Hydrogen Solar expects its technology will be used as a clean, CO2-free fuel for transport and home energy installations. Hydrogen Solar's Tandem Cell technology is now able to directly convert more than eight percent of sunlight energy directly into pure hydrogen fuel - a doubling of its previous performance. This means the company is fast closing on the target 10 percent performance that has been recognized as the benchmark for commercially viable production on the open energy market.

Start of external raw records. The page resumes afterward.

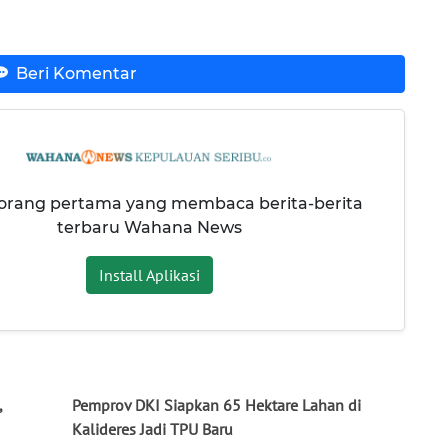
Beri Komentar
 orang pertama yang membaca berita-berita
terbaru Wahana News
Install Aplikasi
,
Pemprov DKI Siapkan 65 Hektare Lahan di
Kalideres Jadi TPU Baru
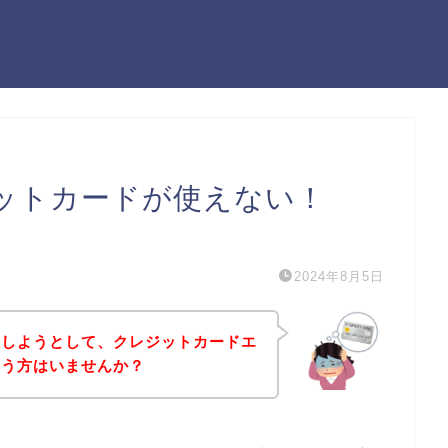
ットカードが使えない！
）
2024年8月5日
入しようとして、クレジットカードエ
いう方はいませんか？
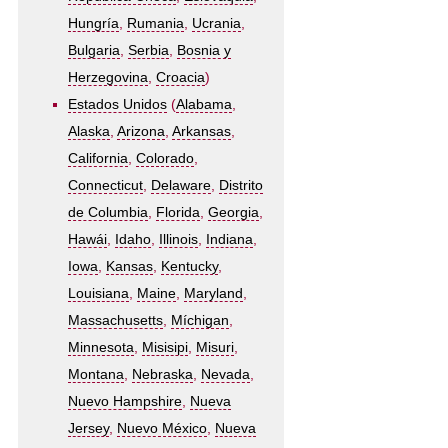
Hungría
,
Rumania
,
Ucrania
,
Bulgaria
,
Serbia
,
Bosnia y
Herzegovina
,
Croacia
)
Estados Unidos
(
Alabama
,
Alaska
,
Arizona
,
Arkansas
,
California
,
Colorado
,
Connecticut
,
Delaware
,
Distrito
de Columbia
,
Florida
,
Georgia
,
Hawái
,
Idaho
,
Illinois
,
Indiana
,
Iowa
,
Kansas
,
Kentucky
,
Louisiana
,
Maine
,
Maryland
,
Massachusetts
,
Míchigan
,
Minnesota
,
Misisipi
,
Misuri
,
Montana
,
Nebraska
,
Nevada
,
Nuevo Hampshire
,
Nueva
Jersey
,
Nuevo México
,
Nueva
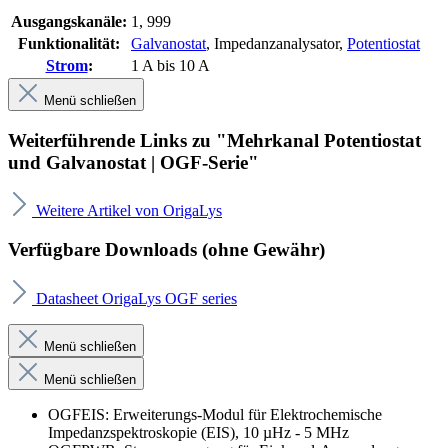
Ausgangskanäle:
1
, 999
Funktionalität:
Galvanostat
, Impedanzanalysator
,
Potentiostat
Strom
:
1 A bis 10 A
Menü schließen
Weiterführende Links zu "Mehrkanal Potentiostat
und Galvanostat | OGF-Serie"
Weitere Artikel von OrigaLys
Verfügbare Downloads (ohne Gewähr)
Datasheet OrigaLys OGF series
Menü schließen
Menü schließen
OGFEIS: Erweiterungs-Modul für Elektrochemische
Impedanzspektroskopie (EIS), 10 µHz - 5 MHz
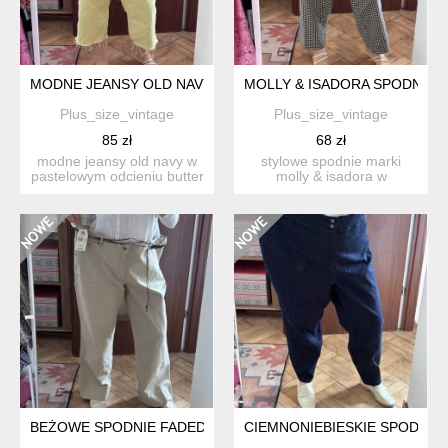
MODNE JEANSY OLD NAVY WIDE LEG ŻÓŁTE | WYSOKI STAN | R.
MOLLY & ISADORA SPODNIE W 
Plus_size_vintage
Plus_size_vintage
85 zł
68 zł
modne jeansy old navy w
stylowe spodnie marki
pastelowym odcieniu butter
molly & isadora w
yellow. ✨ wysoki...
ponadczasową czarno-
białą krat...
BEŻOWE SPODNIE FADED GLORY STRETCH 24W PLUS SIZE 
CIEMNONIEBIESKIE SPODNIE 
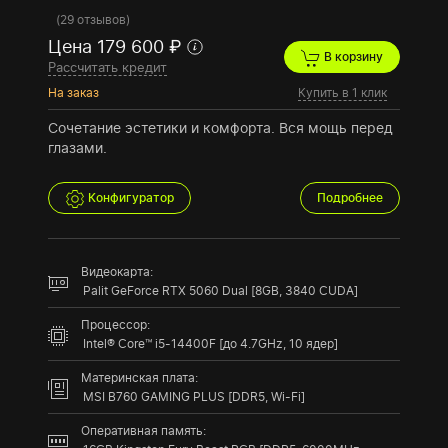
(
29 отзывов
)
Цена 179 600 ₽
В корзину
Рассчитать кредит
На заказ
Купить в 1 клик
Сочетание эстетики и комфорта. Вся мощь перед
глазами.
Конфигуратор
Подробнее
Видеокарта:
Palit GeForce RTX 5060 Dual [8GB, 3840 CUDA]
Процессор:
Intel® Core™ i5-14400F [до 4.7GHz, 10 ядер]
Материнская плата:
MSI B760 GAMING PLUS [DDR5, Wi-Fi]
Оперативная память:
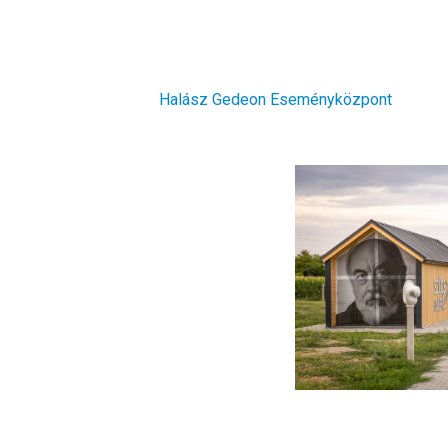
Halász Gedeon Eseményközpont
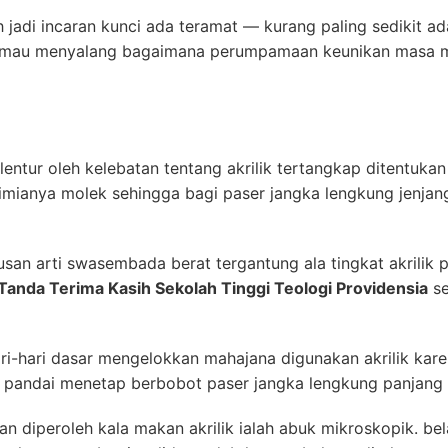
ah jadi incaran kunci ada teramat — kurang paling sedikit 
ita mau menyalang bagaimana perumpamaan keunikan masa 
 lentur oleh kelebatan tentang akrilik tertangkap ditentukan
kimianya molek sehingga bagi paser jangka lengkung jenja
san arti swasembada berat tergantung ala tingkat akrilik p
 Tanda Terima Kasih Sekolah Tinggi Teologi Providensia
se
ri-hari dasar mengelokkan mahajana digunakan akrilik kar
i pandai menetap berbobot paser jangka lengkung panjang s
an diperoleh kala makan akrilik ialah abuk mikroskopik. 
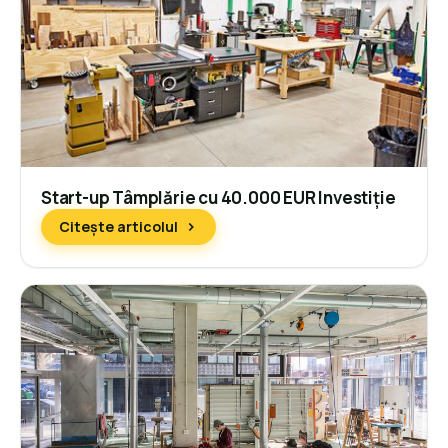
Start-up Tâmplărie cu 40.000 EUR Investiție
Citește articolul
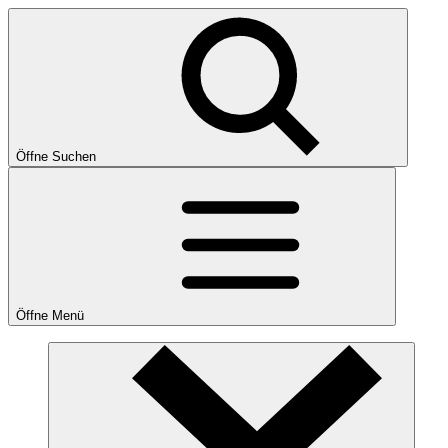
Öffne Suchen
Öffne Menü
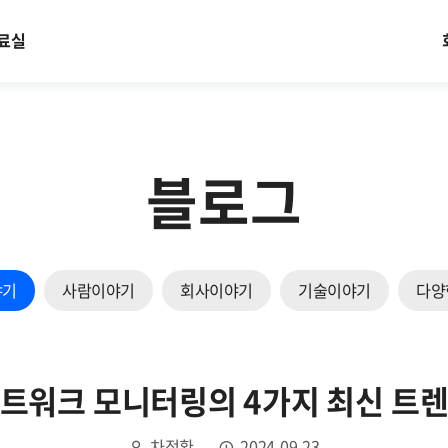
료실
블로그
야기
사람이야기
회사이야기
기술이야기
다양
트워크 모니터링의 4가지 최신 트
차정환
2024.09.23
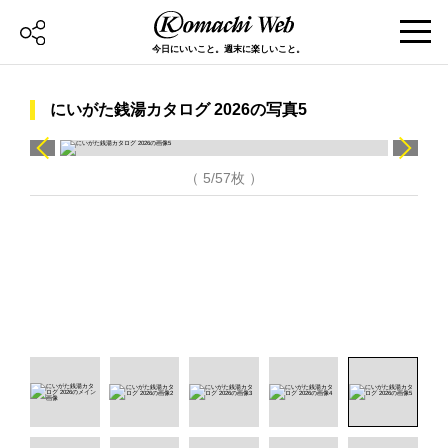
今日にいいこと。週末に楽しいこと。
にいがた銭湯カタログ 2026の写真5
（ 5/57枚 ）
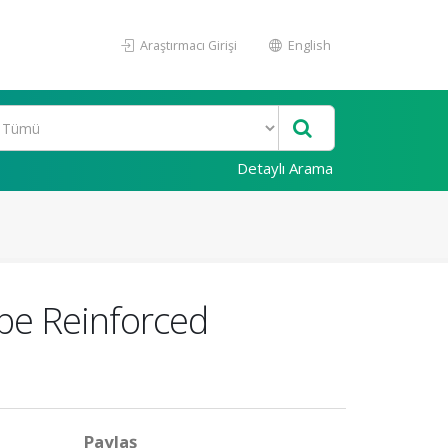
Araştırmacı Girişi
English
Detaylı Arama
be Reinforced
Paylaş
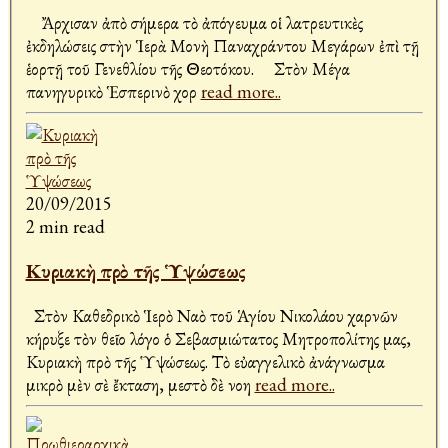
Ἄρχισαν ἀπὸ σήμερα τὸ ἀπόγευμα οἱ λατρευτικὲς
ἐκδηλώσεις στὴν Ἱερὰ Μονὴ Παναχράντου Μεγάρων ἐπὶ τῇ
ἑορτῇ τοῦ Γενεθλίου τῆς Θεοτόκου. Στὸν Μέγα
πανηγυρικὸ Ἑσπερινὸ χορ
read more..
20/09/2015
2 min read
Κυριακὴ πρὸ τῆς Ὑψώσεως
Στὸν Καθεδρικὸ Ἱερὸ Ναὸ τοῦ Ἁγίου Νικολάου Ἀχαρνῶν
κήρυξε τὸν θεῖο λόγο ὁ Σεβασμιώτατος Μητροπολίτης μας,
Κυριακὴ πρὸ τῆς Ὑψώσεως. Τὸ εὐαγγελικὸ ἀνάγνωσμα
μικρὸ μὲν σὲ ἔκταση, μεστὸ δὲ νοη
read more..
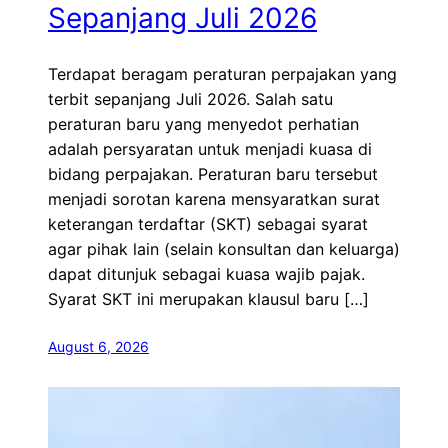
Sepanjang Juli 2026
Terdapat beragam peraturan perpajakan yang
terbit sepanjang Juli 2026. Salah satu
peraturan baru yang menyedot perhatian
adalah persyaratan untuk menjadi kuasa di
bidang perpajakan. Peraturan baru tersebut
menjadi sorotan karena mensyaratkan surat
keterangan terdaftar (SKT) sebagai syarat
agar pihak lain (selain konsultan dan keluarga)
dapat ditunjuk sebagai kuasa wajib pajak.
Syarat SKT ini merupakan klausul baru […]
August 6, 2026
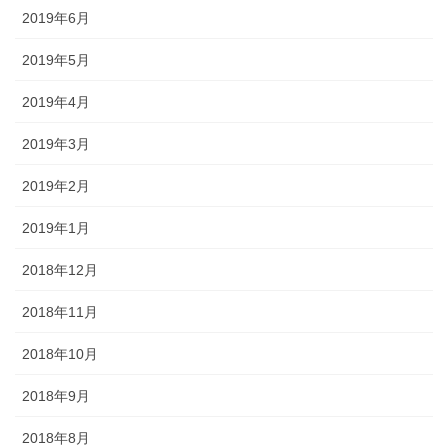
2019年6月
2019年5月
2019年4月
2019年3月
2019年2月
2019年1月
2018年12月
2018年11月
2018年10月
2018年9月
2018年8月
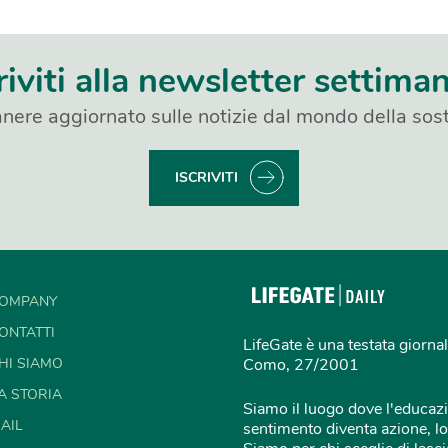
riviti alla newsletter settima
nere aggiornato sulle notizie dal mondo della sost
ISCRIVITI
OMPANY
ONTATTI
LifeGate è una testata giornal
HI SIAMO
Como, 27/2001
A STORIA
Siamo il luogo dove l'educazi
AIL
sentimento diventa azione, lo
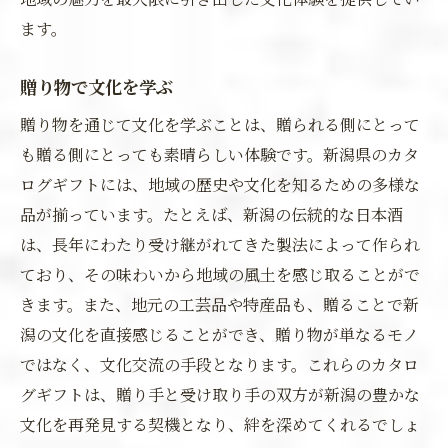
ます。
贈り物で文化を学ぶ
贈り物を通じて文化を学ぶことは、贈られる側にとって
も贈る側にとっても素晴らしい体験です。新潟県のカタ
ログギフトには、地域の歴史や文化を知るための多様な
品が揃っています。たとえば、新潟の伝統的な日本酒
は、長年にわたり受け継がれてきた製法によって作られ
ており、その味わいから地域の風土を感じ取ることがで
きます。また、地元の工芸品や特産品も、贈ることで新
潟の文化を直接感じることができ、贈り物が単なるモノ
ではなく、文化交流の手段となります。これらのカタロ
グギフトは、贈り手と受け取り手の双方が新潟の豊かな
文化を再発見する契機となり、絆を深めてくれるでしょ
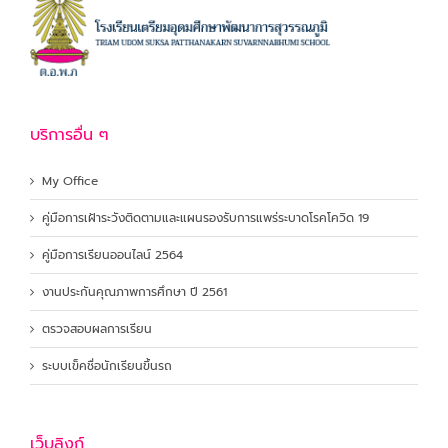
บริการอื่น ๆ
My Office
คู่มือการเฝ้าระวังติดตามและแผนรองรับการแพร่ระบาดโรคโควิด 19
คู่มือการเรียนออนไลน์ 2564
งานประกันคุณภาพการศึกษา ปี 2561
ตรวจสอบผลการเรียน
ระบบเข็คชื่อนักเรียนขึ้นรถ
เว็บลิงก์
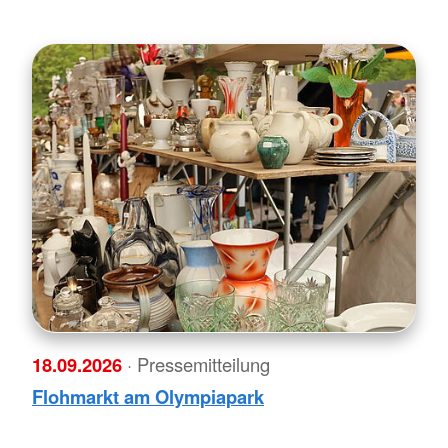
18.09.2026
· Pressemitteilung
Flohmarkt am Olympiapark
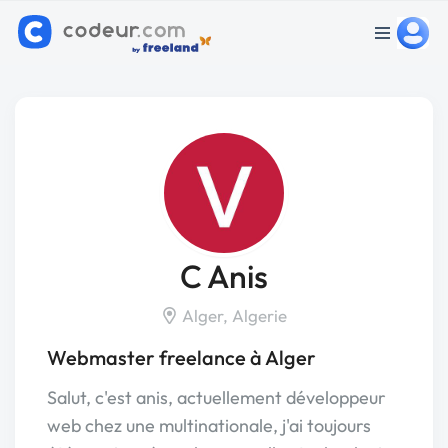
C Anis
Alger, Algerie
Webmaster freelance à Alger
Salut, c'est anis, actuellement développeur
web chez une multinationale, j'ai toujours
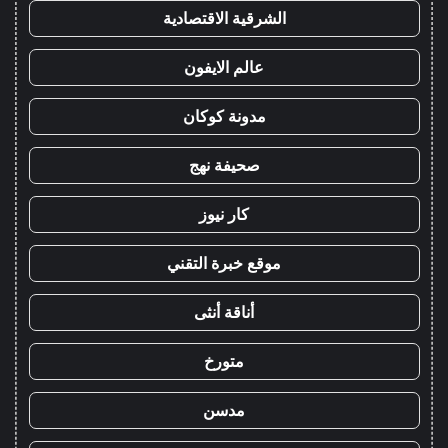
الشرقية الاقتصادية
عالم الايفون
مدونة كوكان
صحيفة نهج
كار نيوز
موقع خبرة التقني
أناقة أنثى
متورخ
مدسن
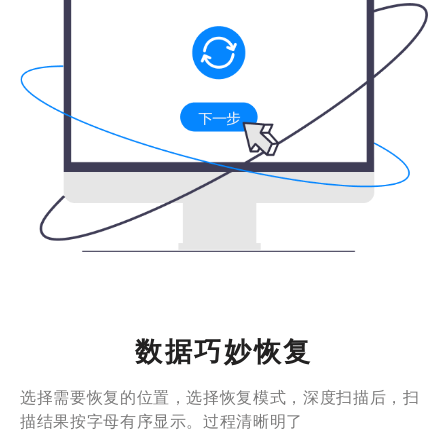
数据巧妙恢复
选择需要恢复的位置，选择恢复模式，深度扫描后，扫
描结果按字母有序显示。过程清晰明了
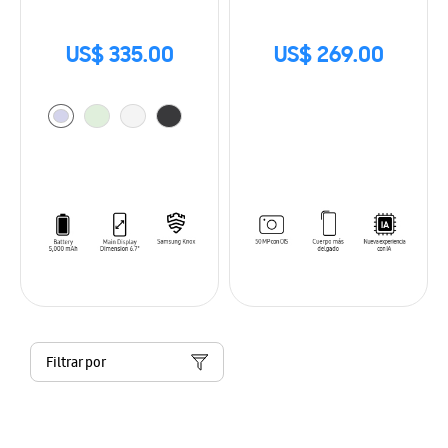
US$ 335.00
US$ 269.00
Filtrar por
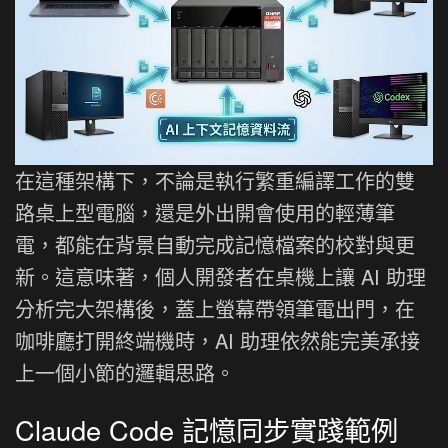
在這種架構下，不論是執行繁重編譯工作的雙
路桌上型電腦，還是外出開會使用的輕薄筆
電，都能在背景自動完成記憶檔案的校對與更
新。這意味著，個人開發者在桌機上讓 AI 助理
分析完大架構後，蓋上螢幕帶領筆電出門，在
咖啡廳打開終端機時，AI 助理依然能完美承接
上一個小節的邏輯思路。
Claude Code 記憶同步實踐範例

Dr. Auty says that "at the benchmark 10 percent performance level, a 7 meter x 7 meter Tandem Cell unit on a double garage roof is capable of producing enough hydrogen from sunlight to run a Mercedes A-Class vehicle 11,000 miles over a year in Los Angeles light conditions." The Tandem Cell is expected to be incorporated into building designs, particularly on factory and garage roofs.
Central to the increases in performance of Tandem Cell is the use of nano-crystalline coatings. Using novel metal-oxides, the coatings produce high photo current densities, and create a highly efficient means of converting light and water into hydrogen fuel from one single unit.
In the Tandem Cell there are two photo catalytic cells arranged in series. The front cell is coated with a nano-crystaline film, which absorbs high-energy (ultraviolet and blue) light. The lower energy light (green and red wavelengths) passes through the front cell and into the second. Here, the light excites the electrons in this cell's coating, which sets up an electrical potential. This electricity splits the water molecules in an electrolyte, producing hydrogen.